Portal North Bridge project funding potential got a boost in February when FTA raised its funding grant rating to medium-high.
It is part of the larger planned Gateway project that includes the planned two-track Portal South Bridge, for which an environmental review and final design is not yet complete.
Gateway also involves controversial construction of a new two-tunnel rail crossing under the Hudson River into New York, which was not addressed by FTA. The estimated $12-billion project remains low-rated by the agency and stalled in its federal funding quest, despite completion of its design phase and environmental approvals received several years ago.
The bridge construction project will be about 2.44 miles, including a 3,660-ft approach span located on the west side of the Hackensack River, a 2,540-ft-long approach span on the east side and a 1,200-ft long center span crossing directly over the waterway.
The new fixed-span bridge will double existing underclearance to about 500 ft.
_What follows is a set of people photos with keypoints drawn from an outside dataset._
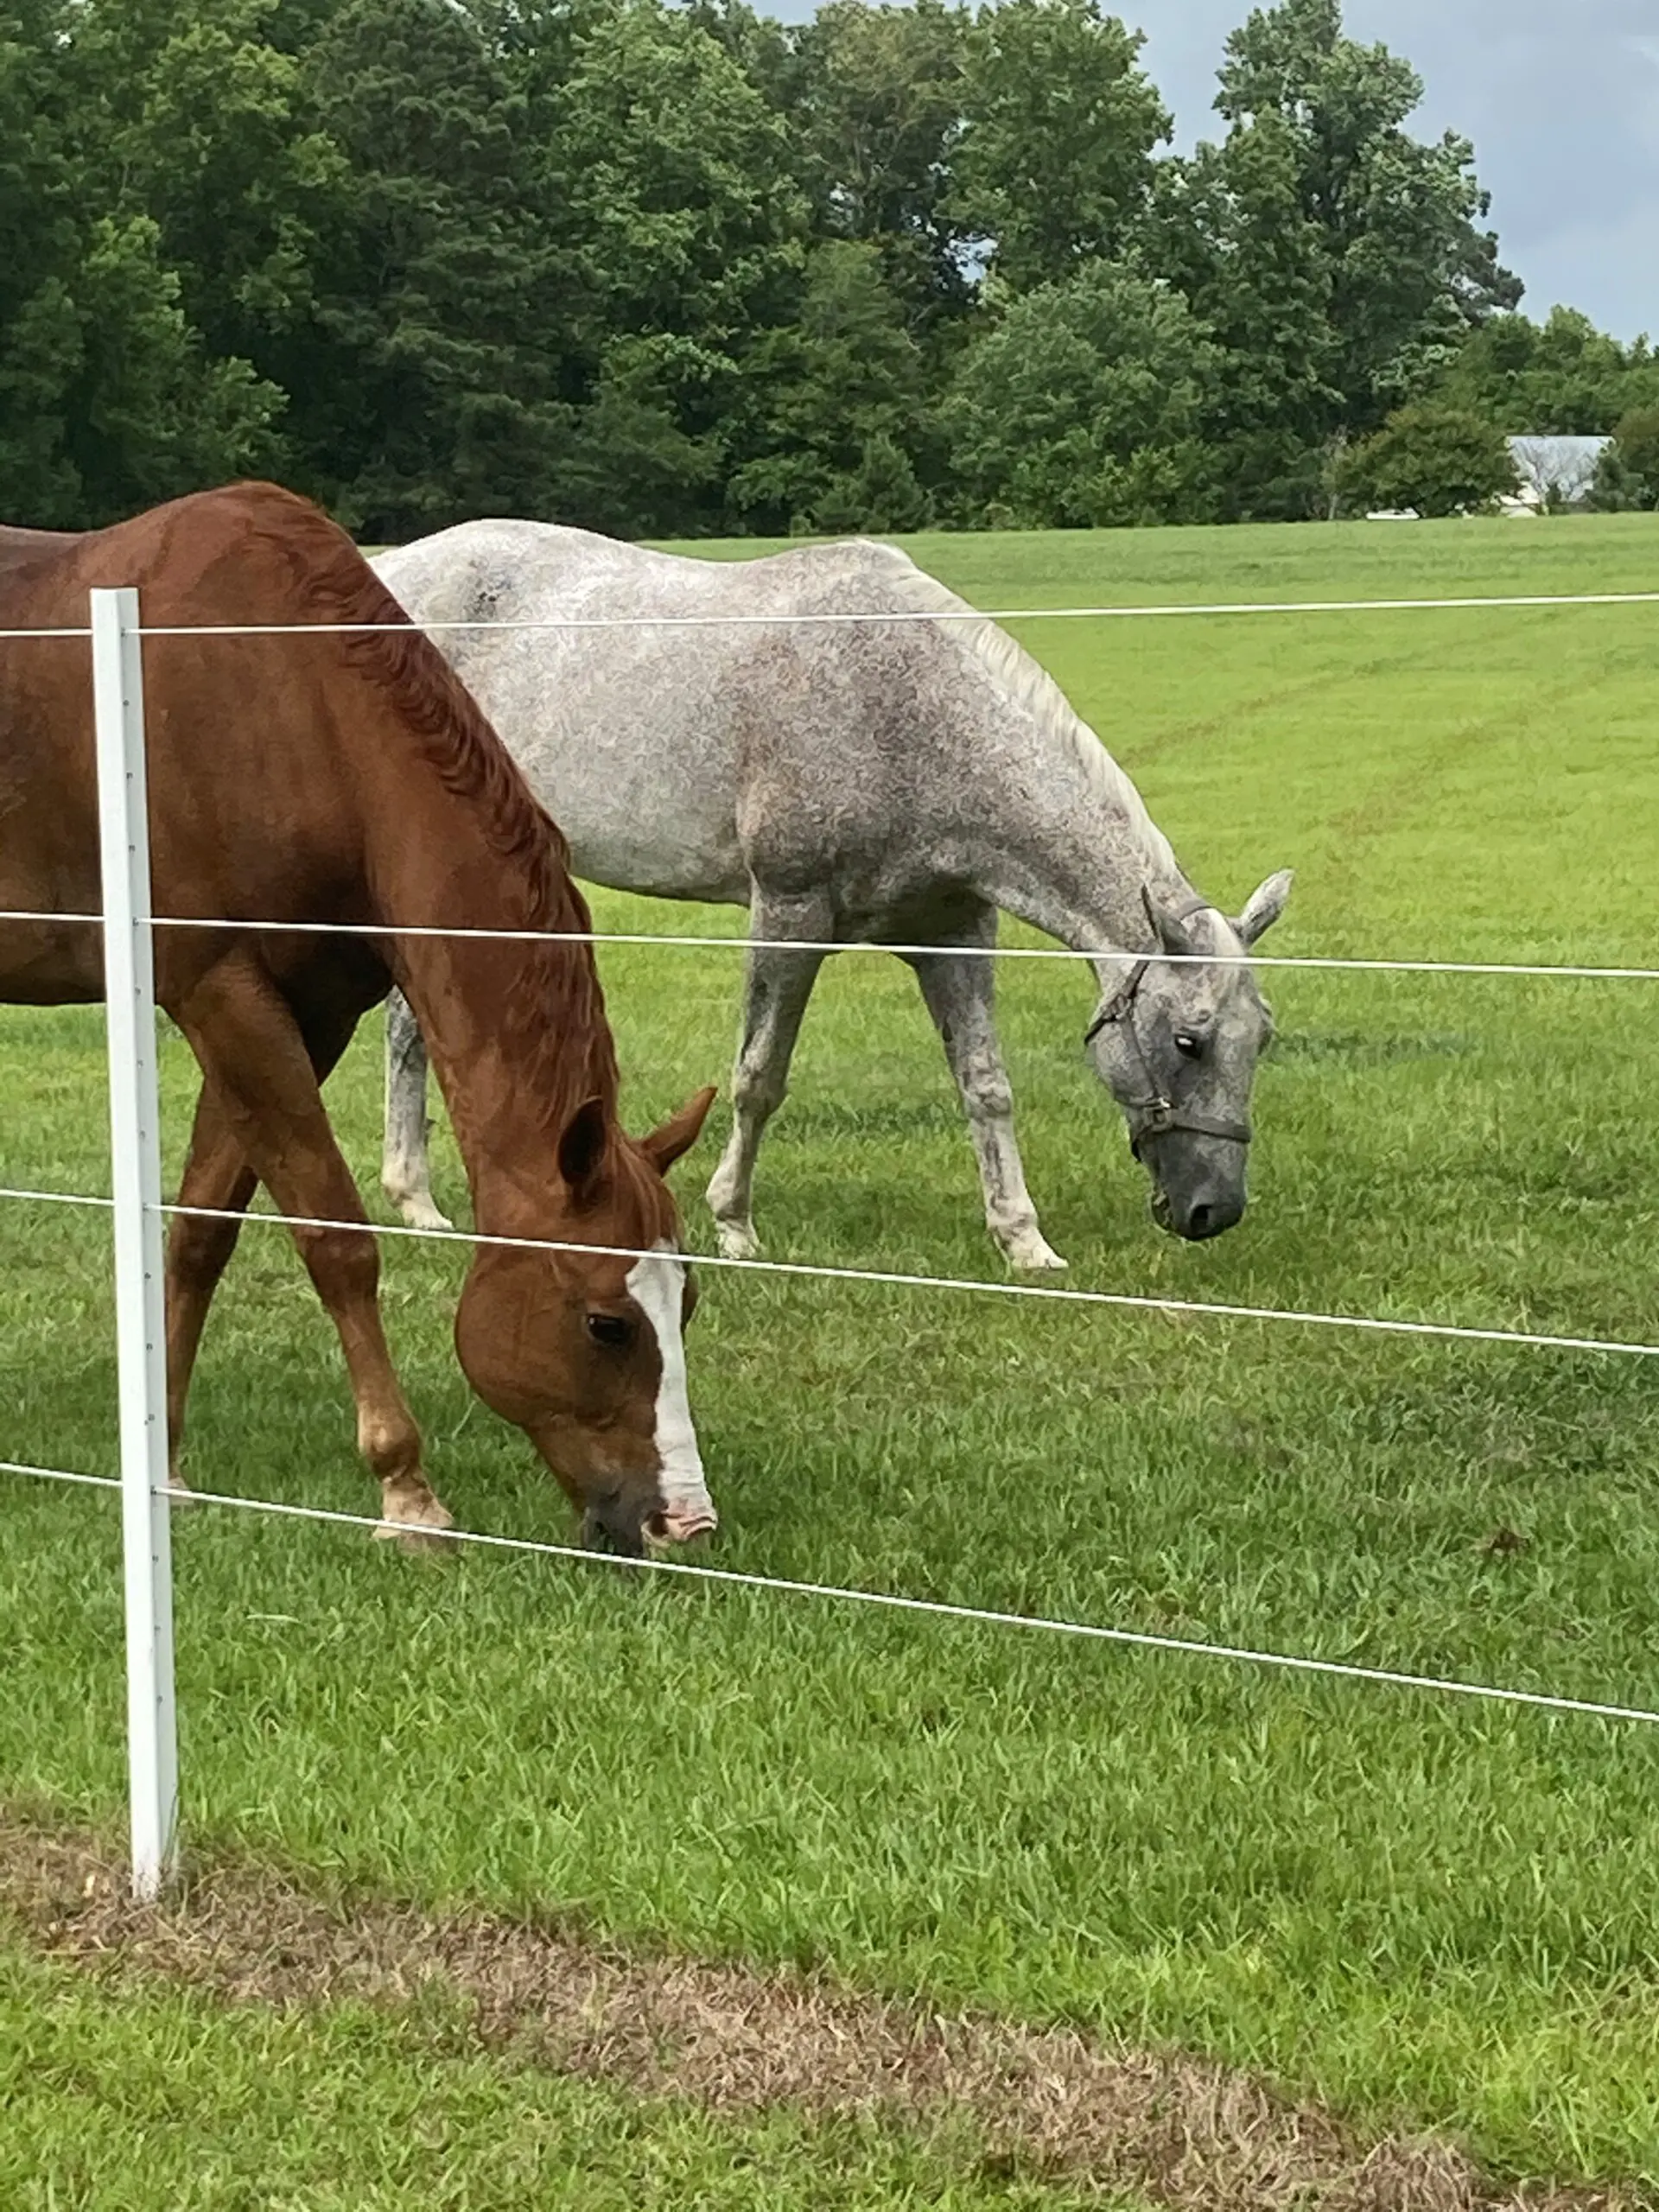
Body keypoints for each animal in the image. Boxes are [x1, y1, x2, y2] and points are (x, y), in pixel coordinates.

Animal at [1, 484, 716, 1557]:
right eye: (606, 1323)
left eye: (690, 1301)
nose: (685, 1519)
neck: (284, 705)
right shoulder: (223, 995)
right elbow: (337, 1240)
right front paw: (405, 1489)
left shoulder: (305, 1013)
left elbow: (202, 1234)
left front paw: (164, 1464)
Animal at [369, 524, 1292, 1274]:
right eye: (1189, 1041)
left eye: (1263, 1038)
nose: (1214, 1211)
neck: (909, 716)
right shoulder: (790, 913)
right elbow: (758, 1077)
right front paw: (734, 1223)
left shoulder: (953, 931)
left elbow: (986, 1085)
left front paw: (1023, 1240)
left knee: (416, 1020)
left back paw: (425, 1200)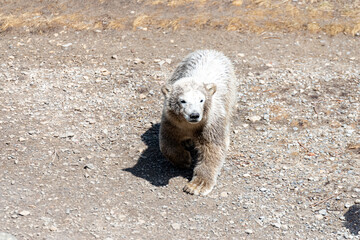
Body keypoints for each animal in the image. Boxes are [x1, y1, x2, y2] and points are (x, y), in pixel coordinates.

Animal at [160, 49, 236, 196]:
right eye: (182, 100)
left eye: (201, 100)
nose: (194, 115)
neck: (191, 125)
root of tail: (211, 50)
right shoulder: (171, 121)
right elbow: (167, 142)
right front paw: (184, 159)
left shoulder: (210, 124)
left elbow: (212, 149)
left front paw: (197, 186)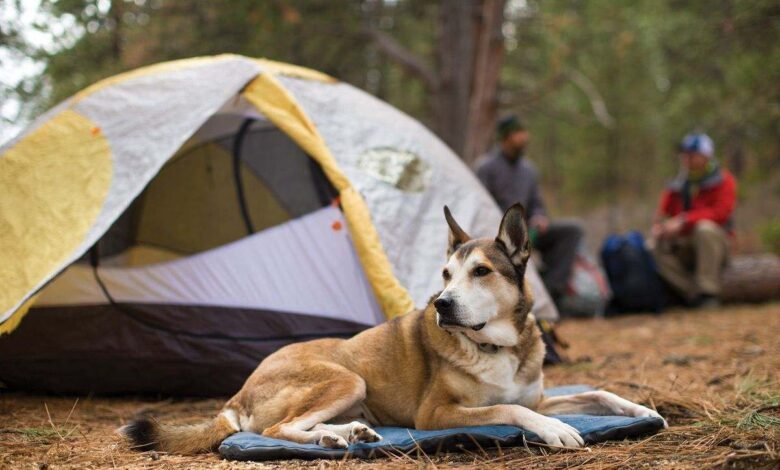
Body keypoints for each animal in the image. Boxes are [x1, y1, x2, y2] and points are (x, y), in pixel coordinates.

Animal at [122, 204, 664, 454]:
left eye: (480, 272)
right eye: (445, 274)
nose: (442, 304)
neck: (496, 346)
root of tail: (238, 393)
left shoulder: (539, 394)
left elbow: (594, 392)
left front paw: (643, 409)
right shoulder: (435, 413)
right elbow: (510, 409)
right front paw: (556, 431)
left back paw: (349, 432)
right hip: (346, 377)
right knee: (277, 429)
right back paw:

The old steel bridge has a 300-ft swing span that must open and close to marine traffic, which has caused extensive rail delays. The new bridge is expected to increase capacity by 30%.
Steven M. Cohen, chairman of the Gateway Development Corp., which oversees the entire Gateway program, termed the Portal move "a huge step" for riders and as a regional and national economic boost. “What’s good for Portal is good for the Hudson Tunnel Project as well," he said.
"Now, we need to move forward with the entire Gateway program," said Greg Lalevee, business manager of operating engineers' Local 825, based in Springfield, N.J. "We have waited far too long to begin with these urgently-needed projects, and we urge the federal government to recognize the importance of building new Hudson River tunnels and overhauling our rail system far beyond the Portal Bridge."